═════ DOCUMENT EXCERPT ═════

This is the 8-14 day temperature outlook for Aug. 5 – 11 from the Climate Prediction Center. They are forecasting a little (emphasize little) cooler than average temperatures from the Midwest east across the Great Lakes and down through the Ohio Valley. Average high temperatures are still in the low 80s, so we’re talking average highs in the upper 70s…it’s still summer.
This is the Rainfall Outlook from the Climate Prediction Center for August 5-11. West Michigan is expected to have near average rainfall, but we’re in the middle of a dry area west of Lake Michigan and an above average area from Detroit to the east and south.
This map shows the Sea-Surface Water Temperature difference from average. Yellow, orange and red are warmer than aveage. Blue is colder than average. These values are derived from satellite. You can see a thin line of blue (cool) amid the yellow (weak El Nino) along the Equator in the Pacific Ocean. The water is cool around much of Australia and west of much of S. America. It’s warm over much of the Northern Oceans. Of particular note is the orange/red warm blob of water south of Alaska. Upper level ridges favor areas of warm water in the winter and a ridge in Alaska would favor a trough in the Central/Eastern U.S. That would be a cool pattern for us for much of the winter.
We could see a pattern similar to this (above) with the “blocking” making it easier for cold air in Canada to “ride the jet” down into the Great Lakes area. Still too early to go with this…but just wanted you to know that this is on the table and that I’m already starting to look ahead at weather for the fall and winter.
In the meantime, look for high temperatures near average – in the low 80s through midweek, then into the mid 80s for Friday and Saturday. The best chance of rain this week is today…with dry conditions prevailing from Tuesday into the weekend.

═════

▸ **TASK BRIEF**: Translate this sentence from the weather outlook into Spanish: "The best chance of rain this week is today…with dry conditions prevailing from Tuesday into the weekend."

═════ PROVIDED RECORDS ═════

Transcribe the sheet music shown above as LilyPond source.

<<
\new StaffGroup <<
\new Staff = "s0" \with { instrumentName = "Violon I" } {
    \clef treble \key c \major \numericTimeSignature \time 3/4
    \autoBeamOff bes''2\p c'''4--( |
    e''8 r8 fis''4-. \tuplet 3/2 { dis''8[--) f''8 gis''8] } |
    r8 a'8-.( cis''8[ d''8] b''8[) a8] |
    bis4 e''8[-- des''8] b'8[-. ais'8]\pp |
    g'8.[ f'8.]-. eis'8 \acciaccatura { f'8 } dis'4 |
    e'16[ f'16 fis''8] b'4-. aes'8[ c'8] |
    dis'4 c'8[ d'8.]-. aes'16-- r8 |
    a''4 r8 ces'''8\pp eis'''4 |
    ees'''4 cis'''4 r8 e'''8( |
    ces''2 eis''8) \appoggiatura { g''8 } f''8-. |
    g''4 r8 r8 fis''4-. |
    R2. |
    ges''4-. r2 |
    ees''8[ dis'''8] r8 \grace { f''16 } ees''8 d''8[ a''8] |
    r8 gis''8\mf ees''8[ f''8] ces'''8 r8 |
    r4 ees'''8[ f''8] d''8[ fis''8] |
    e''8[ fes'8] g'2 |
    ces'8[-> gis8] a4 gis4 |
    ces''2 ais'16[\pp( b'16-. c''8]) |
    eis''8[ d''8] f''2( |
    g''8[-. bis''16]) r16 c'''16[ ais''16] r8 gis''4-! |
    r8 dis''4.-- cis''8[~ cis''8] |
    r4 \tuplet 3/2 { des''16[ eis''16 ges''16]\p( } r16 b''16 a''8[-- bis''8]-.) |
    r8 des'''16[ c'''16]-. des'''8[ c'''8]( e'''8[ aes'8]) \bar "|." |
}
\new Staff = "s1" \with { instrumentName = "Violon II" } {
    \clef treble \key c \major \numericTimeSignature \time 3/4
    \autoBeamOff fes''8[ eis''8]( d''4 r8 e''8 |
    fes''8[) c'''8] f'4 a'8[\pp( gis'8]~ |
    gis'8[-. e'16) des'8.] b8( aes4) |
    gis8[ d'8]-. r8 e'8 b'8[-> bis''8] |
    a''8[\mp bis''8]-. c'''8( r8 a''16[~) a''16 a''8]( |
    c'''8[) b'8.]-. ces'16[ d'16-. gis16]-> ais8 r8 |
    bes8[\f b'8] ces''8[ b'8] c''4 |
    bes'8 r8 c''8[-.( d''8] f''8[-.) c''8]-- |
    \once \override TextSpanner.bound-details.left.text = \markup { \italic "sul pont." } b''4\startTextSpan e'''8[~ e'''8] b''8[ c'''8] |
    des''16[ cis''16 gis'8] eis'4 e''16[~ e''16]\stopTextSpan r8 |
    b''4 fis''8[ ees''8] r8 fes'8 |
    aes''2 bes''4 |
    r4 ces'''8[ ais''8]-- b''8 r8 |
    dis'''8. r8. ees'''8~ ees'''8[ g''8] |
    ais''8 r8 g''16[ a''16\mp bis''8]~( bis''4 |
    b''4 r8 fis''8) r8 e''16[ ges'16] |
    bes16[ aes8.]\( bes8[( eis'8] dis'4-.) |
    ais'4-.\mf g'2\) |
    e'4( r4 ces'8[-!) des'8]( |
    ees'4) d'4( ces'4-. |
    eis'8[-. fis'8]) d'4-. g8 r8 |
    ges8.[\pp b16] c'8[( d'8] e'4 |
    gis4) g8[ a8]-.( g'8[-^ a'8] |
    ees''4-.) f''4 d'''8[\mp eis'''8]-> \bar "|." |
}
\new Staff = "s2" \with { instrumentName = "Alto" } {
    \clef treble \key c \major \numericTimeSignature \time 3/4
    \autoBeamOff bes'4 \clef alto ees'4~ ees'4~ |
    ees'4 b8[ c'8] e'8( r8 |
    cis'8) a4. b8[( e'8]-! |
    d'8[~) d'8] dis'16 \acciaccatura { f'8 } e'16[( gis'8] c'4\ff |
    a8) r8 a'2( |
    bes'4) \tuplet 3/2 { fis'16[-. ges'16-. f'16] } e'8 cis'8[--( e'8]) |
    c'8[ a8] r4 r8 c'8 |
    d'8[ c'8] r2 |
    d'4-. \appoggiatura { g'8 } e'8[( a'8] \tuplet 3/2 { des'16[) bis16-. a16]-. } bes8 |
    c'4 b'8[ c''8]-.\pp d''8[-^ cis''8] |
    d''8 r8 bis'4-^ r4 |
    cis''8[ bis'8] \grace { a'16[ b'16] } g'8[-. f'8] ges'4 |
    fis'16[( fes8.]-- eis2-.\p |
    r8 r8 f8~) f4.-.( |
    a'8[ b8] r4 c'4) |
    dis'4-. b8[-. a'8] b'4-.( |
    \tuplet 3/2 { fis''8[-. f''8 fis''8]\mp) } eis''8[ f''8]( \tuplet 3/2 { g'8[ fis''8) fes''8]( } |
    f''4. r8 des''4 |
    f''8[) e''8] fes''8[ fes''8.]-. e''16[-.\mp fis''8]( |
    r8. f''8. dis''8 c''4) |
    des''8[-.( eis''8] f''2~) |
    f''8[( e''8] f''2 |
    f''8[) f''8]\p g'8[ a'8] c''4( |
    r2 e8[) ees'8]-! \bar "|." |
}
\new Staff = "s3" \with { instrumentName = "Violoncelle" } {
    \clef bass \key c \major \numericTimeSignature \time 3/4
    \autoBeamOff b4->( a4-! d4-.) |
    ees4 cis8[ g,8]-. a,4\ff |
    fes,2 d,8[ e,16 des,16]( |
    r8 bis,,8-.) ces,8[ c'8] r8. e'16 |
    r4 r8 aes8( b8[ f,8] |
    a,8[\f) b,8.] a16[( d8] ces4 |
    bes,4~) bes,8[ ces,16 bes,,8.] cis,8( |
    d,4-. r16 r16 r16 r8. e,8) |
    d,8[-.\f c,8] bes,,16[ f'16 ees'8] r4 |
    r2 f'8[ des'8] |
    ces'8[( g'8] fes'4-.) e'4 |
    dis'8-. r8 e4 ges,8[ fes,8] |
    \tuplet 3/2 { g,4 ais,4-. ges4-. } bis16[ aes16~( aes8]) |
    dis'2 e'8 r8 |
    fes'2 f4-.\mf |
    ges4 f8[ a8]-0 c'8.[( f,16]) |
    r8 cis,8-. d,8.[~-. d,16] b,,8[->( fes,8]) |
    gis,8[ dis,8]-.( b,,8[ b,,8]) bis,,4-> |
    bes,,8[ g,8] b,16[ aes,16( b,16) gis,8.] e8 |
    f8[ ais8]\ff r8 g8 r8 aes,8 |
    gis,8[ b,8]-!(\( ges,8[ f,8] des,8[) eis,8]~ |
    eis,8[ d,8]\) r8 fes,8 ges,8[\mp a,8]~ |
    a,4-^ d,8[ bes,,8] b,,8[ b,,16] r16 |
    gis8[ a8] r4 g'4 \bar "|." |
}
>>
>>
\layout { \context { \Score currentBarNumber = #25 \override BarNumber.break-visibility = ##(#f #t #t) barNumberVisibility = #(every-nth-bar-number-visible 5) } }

═════

▸ **ANSWER TO THIS PROBLEM**: La mayor probabilidad de lluvia esta semana es hoy… con condiciones secas que predominarán desde el martes hasta el fin de semana.